El primer día de clase del primer año de colegio, nos presentaron a la maestra como Mme Leloup. A esa edad, el apellido Lobo, para niñitas recién llegadas, sólo podía ponernos en estado de alerta. Pelo corto, robusta, piel muy blanca y ojos tremendamente azules sobre una nariz aguileña; resultó ser una mujer estricta y cariñosa que no cesaba ni un minuto de enseñar y acercarse a nosotras en actitud de madre cuando algo veía.
Subió de curso con nosotras a la par que crecíamos. Aún veo claramente su letra perfecta en la pizarra; ese día tocaba la ele de ala y de sal. La buena lectura y el cuaderno siempre perfecto sin gotas de tinta ni tachaduras –a pesar de esas plumillas que chirriaban en el trazo ascendente y se abrían en dos si apretabas al bajar en el palote gordo de la letra– me valían cada final de mes alguno de los premios; normalmente imágenes, algo más anchas que una cuartilla, de hermosas plantas dibujadas a lo Sibylla Merian y de colores melancólicos. Otras veces eran huchas de plástico con forma de gran naranja rugosa. Subíamos, una a una, todas las semanas, al estrado a recitar el poema que tocaba; con qué energía decían algunas Eh bien, dansez maintenant.
La primera vez que escribió trop timide en el recuadro de las notas dedicado a las observaciones de la profesora, pensé que aquello era tremendo y que me regañarían en casa; como no ocurrió, me acostumbré a verlo una y otra vez y a dejar de leerlo. Me sorprendo ahora de que un día contara conmigo para el teatro de fin de curso, el que se hacía justo antes de la entrega de premios –tres o cuatro libros atados con una ancha cinta de hermoso raso rojo. La representación consistía en una clase desastre que sólo contestaba con respuestas absurdas a las preguntas más simples. Mis padres tampoco pudieron asistir ese año. Se cantó la marsellesa, habló la directora y alguna autoridad –algún importante representante de la municipalidad, pero que nos resultaba forastero. Los besos de celebración me vinieron de ella. La tuve de maestra hasta que regresé a Bedmar. Pasó el tiempo sin olvidarla.

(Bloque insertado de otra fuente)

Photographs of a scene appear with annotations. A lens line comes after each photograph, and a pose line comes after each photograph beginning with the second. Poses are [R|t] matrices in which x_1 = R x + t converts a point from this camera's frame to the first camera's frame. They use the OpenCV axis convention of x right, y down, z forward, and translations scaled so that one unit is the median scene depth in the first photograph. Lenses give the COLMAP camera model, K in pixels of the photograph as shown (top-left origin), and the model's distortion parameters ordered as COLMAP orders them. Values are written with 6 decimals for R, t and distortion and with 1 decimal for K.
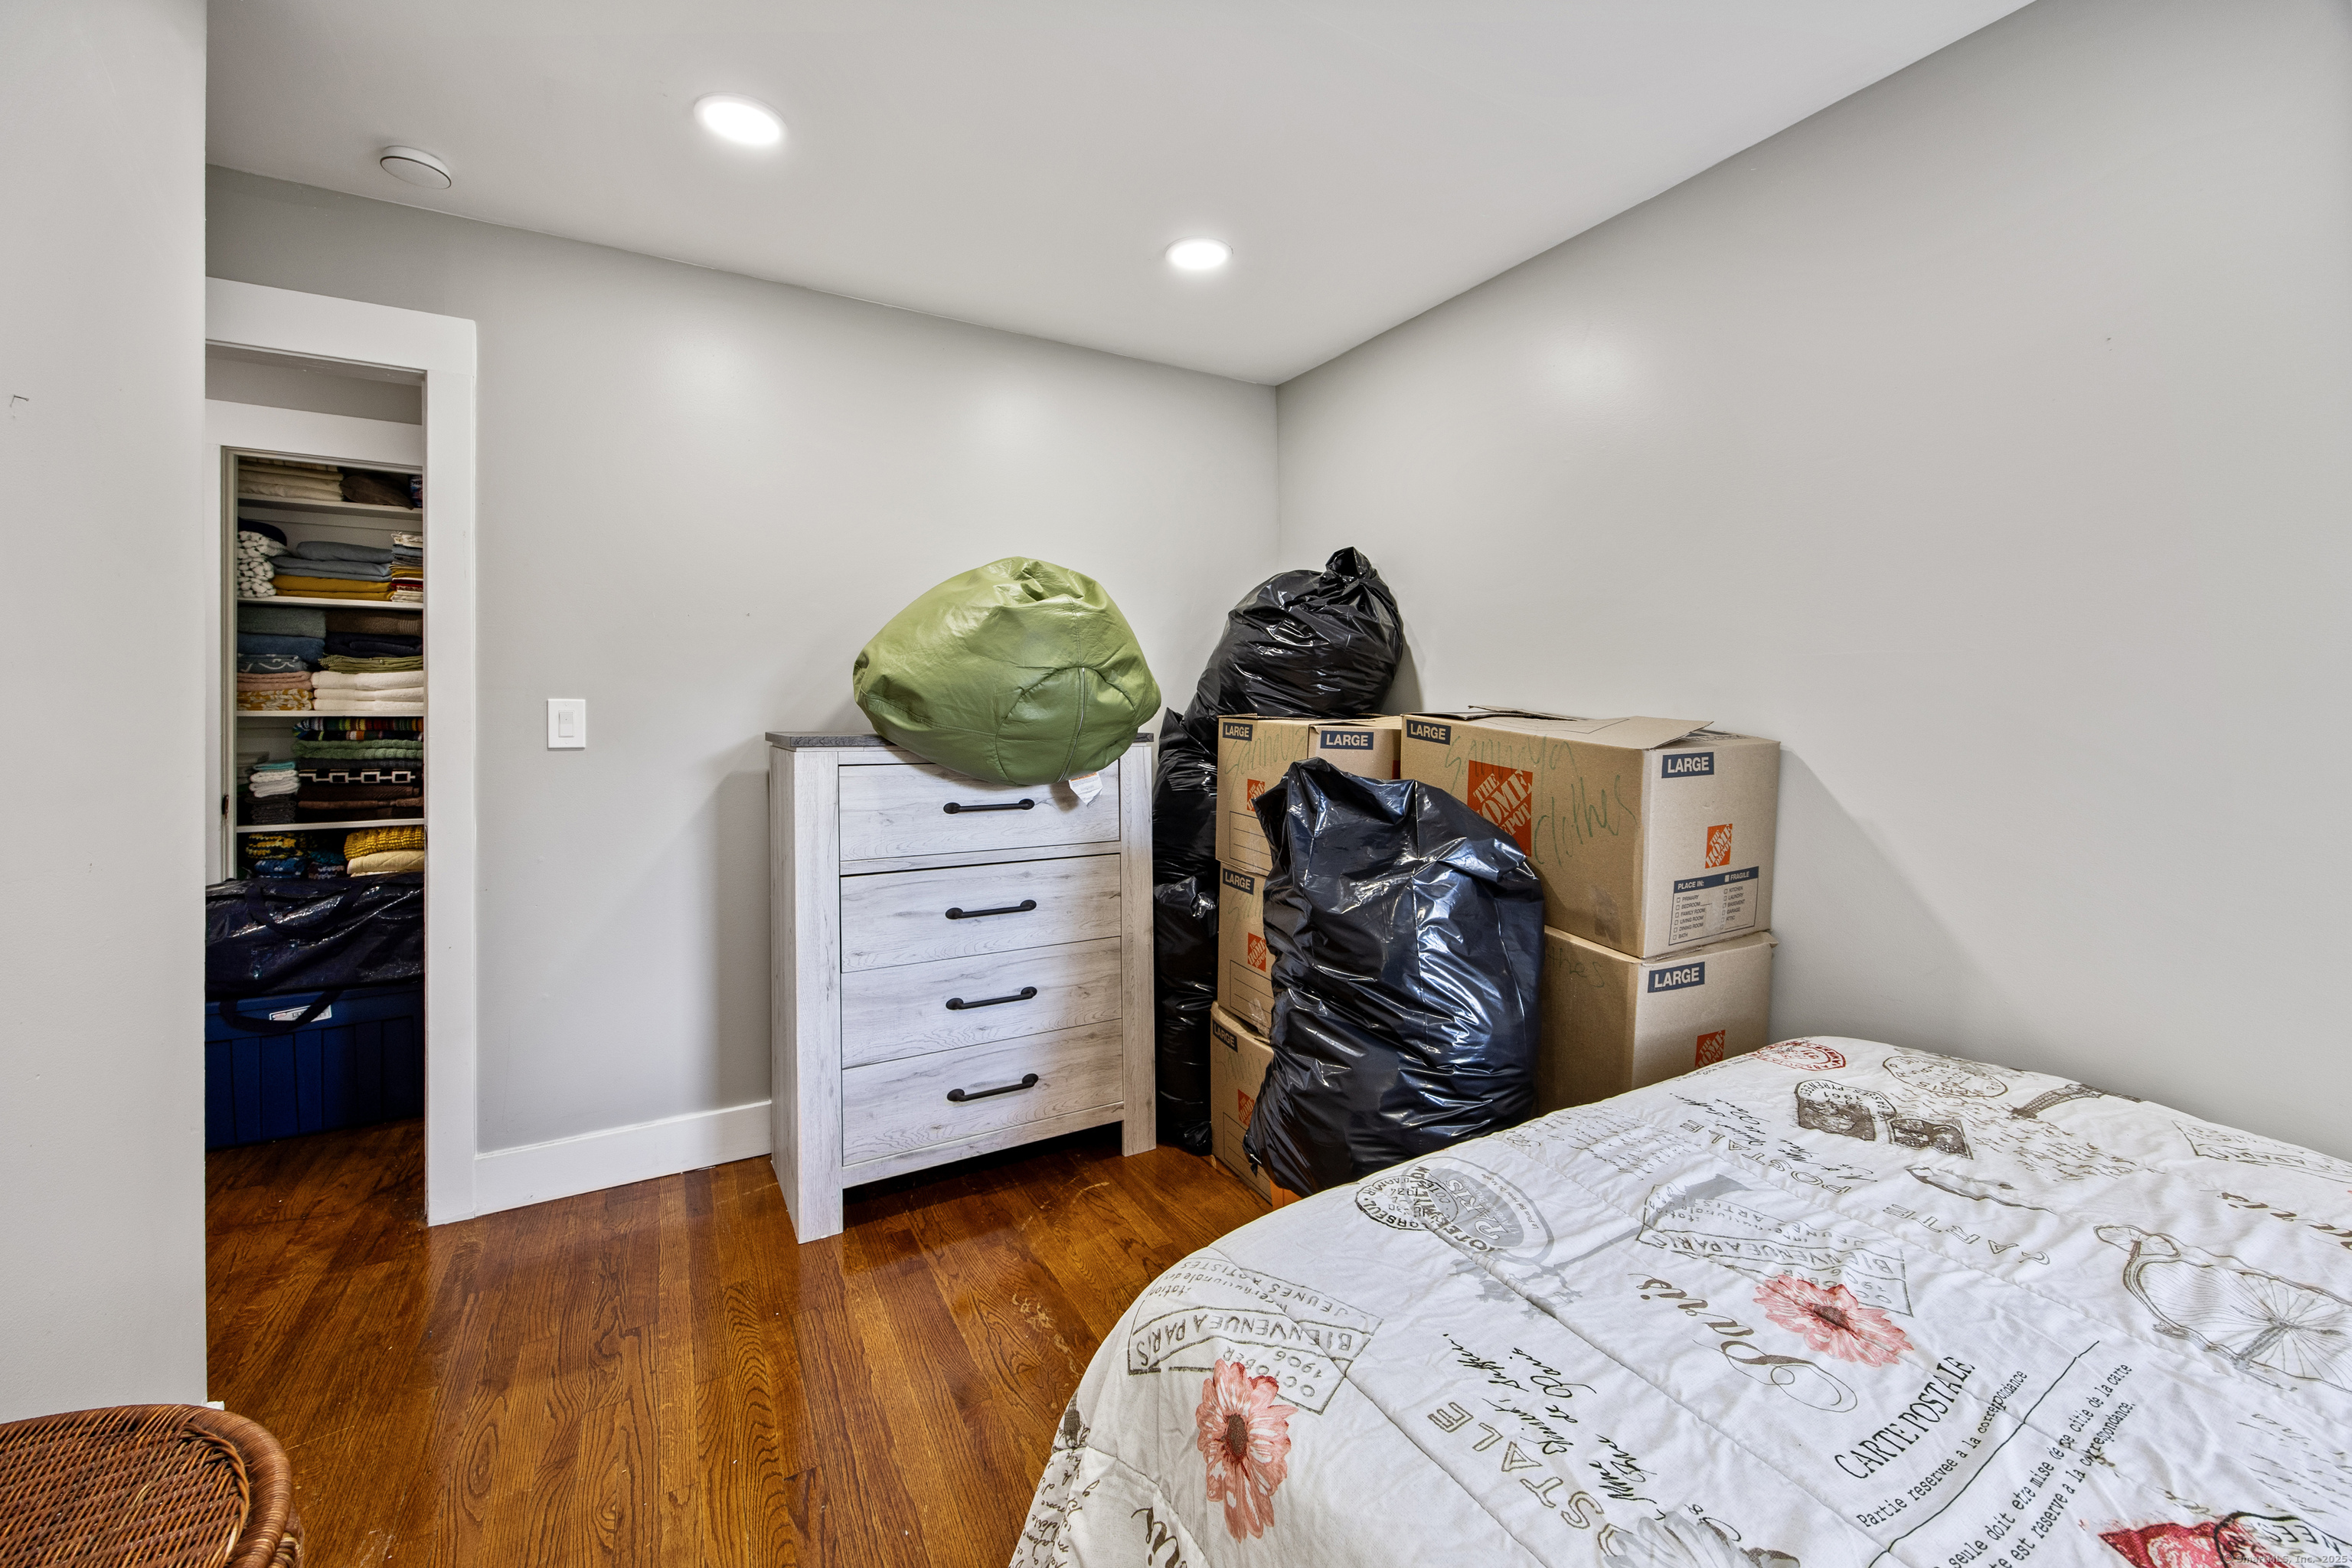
lens RADIAL K [[934.2, 0, 1178.0], [0, 934.2, 741.1], [0, 0, 1]] dist [-0.000203, 0.000506]
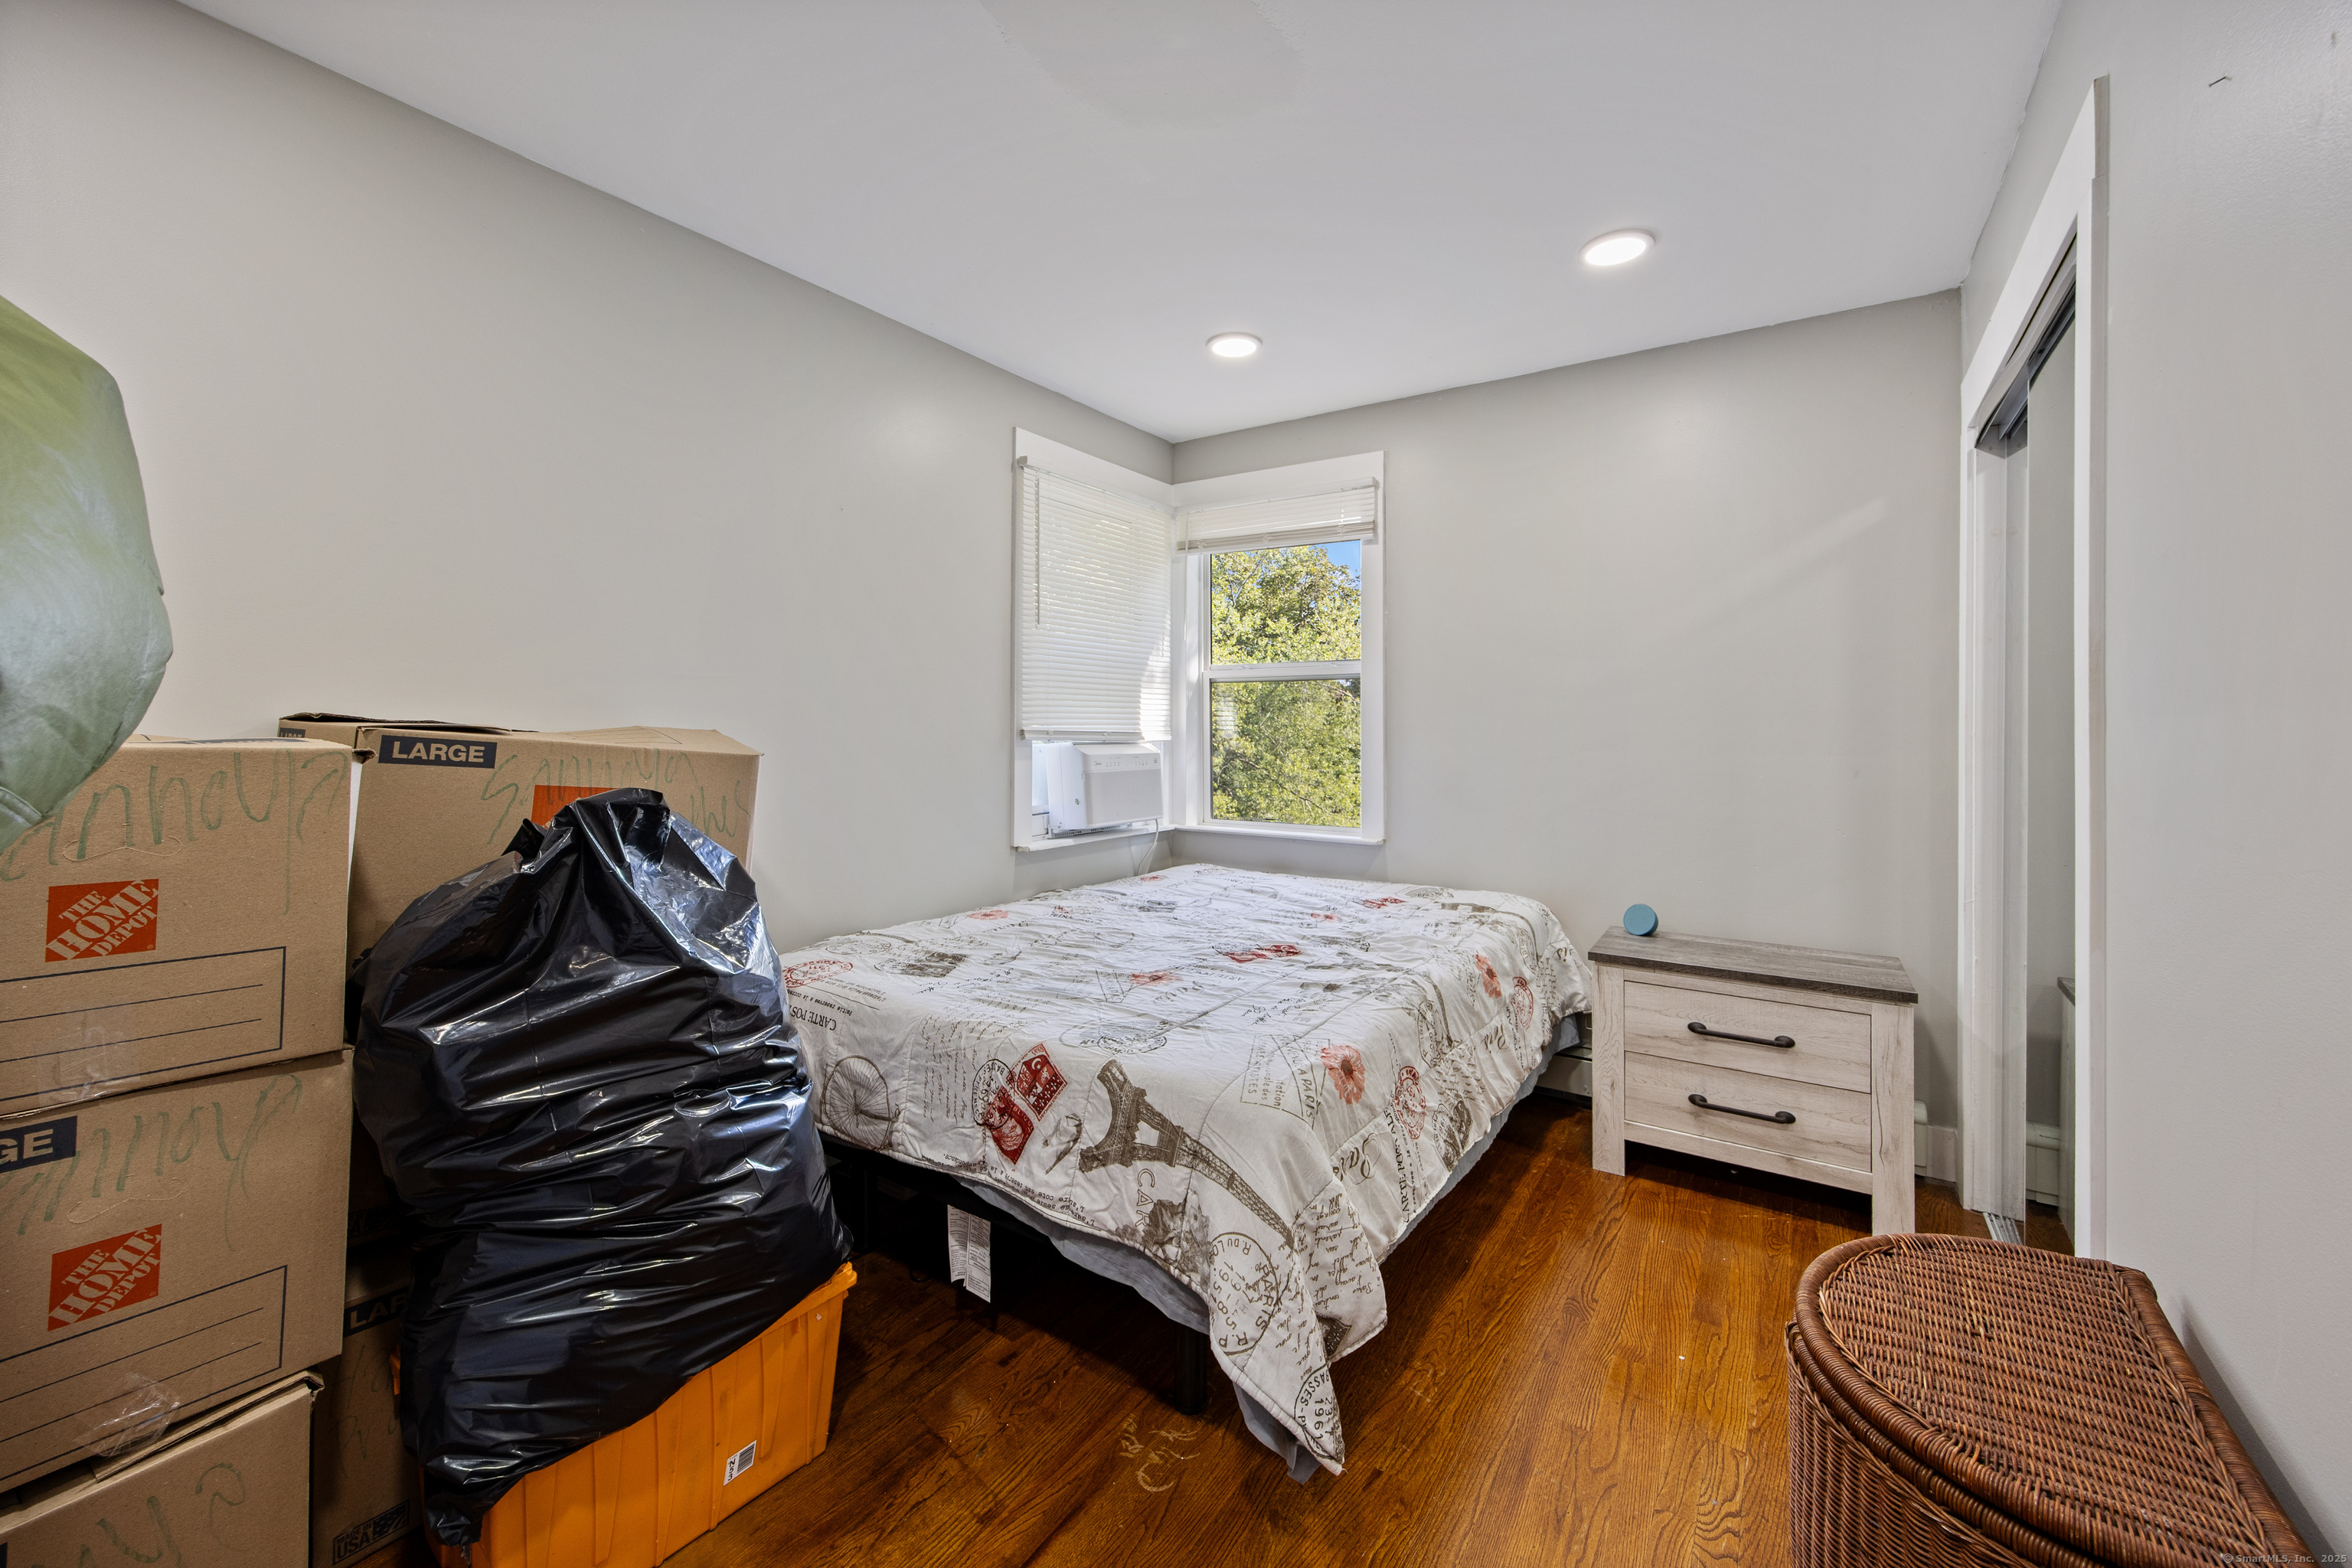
lens RADIAL K [[934.2, 0, 1178.0], [0, 934.2, 741.1], [0, 0, 1]] dist [-0.000203, 0.000506]
pose [[-0.469167, -0.014462, 0.882991, -0.603754], [0.030384, 0.999010, 0.032507, -0.024397], [-0.882586, 0.042080, -0.468263, 0.862631]]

Cuando veinticinco años después volví a París para una estancia larga, mis hijas fueron escolarizadas en el colegio Émeriau, que les correspondía por cercanía a la vivienda. La primera mañana de aquel frío invierno de mil novecientos noventa y siete, hablando en la puerta con el director del centro, la vi. Me pareció un gran regalo del destino, aunque mis saludos volvieran a ser seguramente demasiado tímidos o recogidos. Al día siguiente me trajo una foto. Tantos años después, me dedicó la fotografía de grupo del teatrico. Ella seguía igual de guapa.